I know that for a lot of developers monetization (on social games, DLC, etc...), metrics and viral channel are like dirty words. I love when a company like Valve says that "The primary focus for us at this point is not worrying about monetization, and it's instead worrying about getting the game right". I really do. But then he says "Premature monetization is the root of all evil". I love Valve and (almost) all their products, but that type of concept is something that only a big established company like Valve or Blizzard can have. The “it's done when it's done” concept is something that small-to-mid sized companies can't afford. They need to worry about their revenue stream and how they are going to pay salaries.
As someone said:
“You either open your eyes and recognize change, adapt, and innovate to create even bigger disruptions in the social space or you just put your head in the sand and hope all this goes away one day.”
And guess what? This is not going away. Social gaming is here to stay. It's another evolution in the games industry. Do not look at social games as an enemy but as a new opportunity. I love the choice we have in games right now and I am excited with the future.
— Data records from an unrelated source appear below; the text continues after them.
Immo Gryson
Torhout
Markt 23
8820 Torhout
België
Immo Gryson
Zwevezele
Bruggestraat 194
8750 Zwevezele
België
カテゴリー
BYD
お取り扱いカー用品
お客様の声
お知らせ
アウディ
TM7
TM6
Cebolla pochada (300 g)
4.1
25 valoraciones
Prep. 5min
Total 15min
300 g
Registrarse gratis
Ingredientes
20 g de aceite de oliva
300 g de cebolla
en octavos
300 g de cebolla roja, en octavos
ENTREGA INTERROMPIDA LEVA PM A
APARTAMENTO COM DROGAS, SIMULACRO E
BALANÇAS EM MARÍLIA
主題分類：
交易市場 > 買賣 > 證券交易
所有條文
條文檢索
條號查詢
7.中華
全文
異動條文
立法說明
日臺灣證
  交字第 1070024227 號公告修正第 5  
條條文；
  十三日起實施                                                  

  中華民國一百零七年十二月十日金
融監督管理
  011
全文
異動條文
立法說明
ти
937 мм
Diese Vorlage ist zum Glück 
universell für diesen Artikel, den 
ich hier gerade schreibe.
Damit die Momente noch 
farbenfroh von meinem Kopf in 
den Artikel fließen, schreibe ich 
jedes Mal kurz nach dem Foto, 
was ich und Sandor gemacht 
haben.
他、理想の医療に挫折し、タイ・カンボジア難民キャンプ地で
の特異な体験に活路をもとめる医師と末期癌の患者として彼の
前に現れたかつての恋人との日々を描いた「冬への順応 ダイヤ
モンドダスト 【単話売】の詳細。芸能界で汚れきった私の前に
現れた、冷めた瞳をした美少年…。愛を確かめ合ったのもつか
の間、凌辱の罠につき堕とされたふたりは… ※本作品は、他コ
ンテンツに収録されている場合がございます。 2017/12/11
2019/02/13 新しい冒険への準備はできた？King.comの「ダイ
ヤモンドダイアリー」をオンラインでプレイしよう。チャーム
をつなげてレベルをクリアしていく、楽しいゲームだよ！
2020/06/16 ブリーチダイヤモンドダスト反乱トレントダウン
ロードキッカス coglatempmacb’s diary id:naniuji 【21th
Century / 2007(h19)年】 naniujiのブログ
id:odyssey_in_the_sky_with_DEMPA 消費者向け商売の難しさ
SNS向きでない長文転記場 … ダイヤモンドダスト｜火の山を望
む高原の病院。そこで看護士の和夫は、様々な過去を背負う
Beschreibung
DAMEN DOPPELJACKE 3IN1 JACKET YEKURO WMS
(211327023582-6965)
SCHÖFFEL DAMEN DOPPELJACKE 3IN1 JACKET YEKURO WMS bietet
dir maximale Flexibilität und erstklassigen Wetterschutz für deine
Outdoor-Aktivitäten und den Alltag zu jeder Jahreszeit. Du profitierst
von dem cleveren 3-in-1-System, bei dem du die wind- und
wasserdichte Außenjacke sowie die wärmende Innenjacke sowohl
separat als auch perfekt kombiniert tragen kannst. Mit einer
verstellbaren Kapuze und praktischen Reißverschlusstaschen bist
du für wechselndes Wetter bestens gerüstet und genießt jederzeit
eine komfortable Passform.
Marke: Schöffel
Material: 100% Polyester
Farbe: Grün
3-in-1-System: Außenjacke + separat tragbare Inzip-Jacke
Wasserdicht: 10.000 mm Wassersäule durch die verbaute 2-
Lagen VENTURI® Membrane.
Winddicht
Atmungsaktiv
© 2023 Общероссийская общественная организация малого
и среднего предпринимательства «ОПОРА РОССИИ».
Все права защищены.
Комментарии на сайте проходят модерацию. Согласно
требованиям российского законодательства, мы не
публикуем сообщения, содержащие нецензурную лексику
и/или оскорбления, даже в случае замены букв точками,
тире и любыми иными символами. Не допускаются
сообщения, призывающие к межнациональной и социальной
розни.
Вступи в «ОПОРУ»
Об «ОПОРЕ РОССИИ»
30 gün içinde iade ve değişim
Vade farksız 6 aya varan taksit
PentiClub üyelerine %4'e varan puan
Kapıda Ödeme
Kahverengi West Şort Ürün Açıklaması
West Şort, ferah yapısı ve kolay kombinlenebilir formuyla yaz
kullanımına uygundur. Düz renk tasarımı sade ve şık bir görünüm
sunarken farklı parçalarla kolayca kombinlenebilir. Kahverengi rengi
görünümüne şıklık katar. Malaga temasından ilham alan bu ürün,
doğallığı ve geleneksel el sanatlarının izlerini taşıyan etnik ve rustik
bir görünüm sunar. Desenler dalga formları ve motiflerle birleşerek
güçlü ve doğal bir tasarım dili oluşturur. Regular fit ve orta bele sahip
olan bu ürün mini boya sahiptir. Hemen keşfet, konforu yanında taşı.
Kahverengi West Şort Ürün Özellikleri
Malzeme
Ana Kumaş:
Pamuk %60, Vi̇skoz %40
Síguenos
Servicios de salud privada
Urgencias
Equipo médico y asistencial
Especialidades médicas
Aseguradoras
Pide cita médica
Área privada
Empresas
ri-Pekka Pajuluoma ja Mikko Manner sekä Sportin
Console, PC, AAA, indie, mobile, social... All of them deserve their space and are creating fantastic stuff. I firmly believe in games, and that they can make this a better world. I am happy that a lot of new social game companies are opening, creating new job opportunities that are so important in this economic climate.
Does Facebook has bad games? Of course it has. There are some atrocious social games out there. But that also happens in every game platform that exists. You have some atrocious games on PlayStation 3 and Xbox360 too.
Do we have social game developers that don't care about quality, don't care about the game and just care about how to monetize to the maximum their players? Of course we do. And it's not those ones I am defending. I care about those social developers who have the flame of passion for videogames burning in their hearts. Yes, they exist.
Freemium is just another business model like shareware, freeware and trials. Perhaps one scary thing for traditional developers is that with the freemium model the price decision is in the players hands. With monetization based around micropayments, it’s the player that controls pricing power and pays to his satisfaction. It's a paradigm shift from the old models and it's our duty as developers to develop titles that players will want to play over and over again.
Do not worry. Console and hardcore titles will not cease to exist because of social games. The casual gamer that started playing on Facebook will not suddenly start playing Unreal Tournament. There is room for everyone and we, as one of the biggest media industries in the World, must provide entertainment to all demographics.
Developers who attack social games publicly using arguments like they are evil are doing a disservice to the entire games industry. We should have discussions and criticism regarding how they can improve, because part of the art of criticism is trying to be positive. But discussions with substance, not brainless quotes. Because in the end the market for social games is out there. It exists! And it's a market of tens of millions of players. You can't argue with that. It's not me saying it. It's not me agreeing or disagreeing. It's a fact!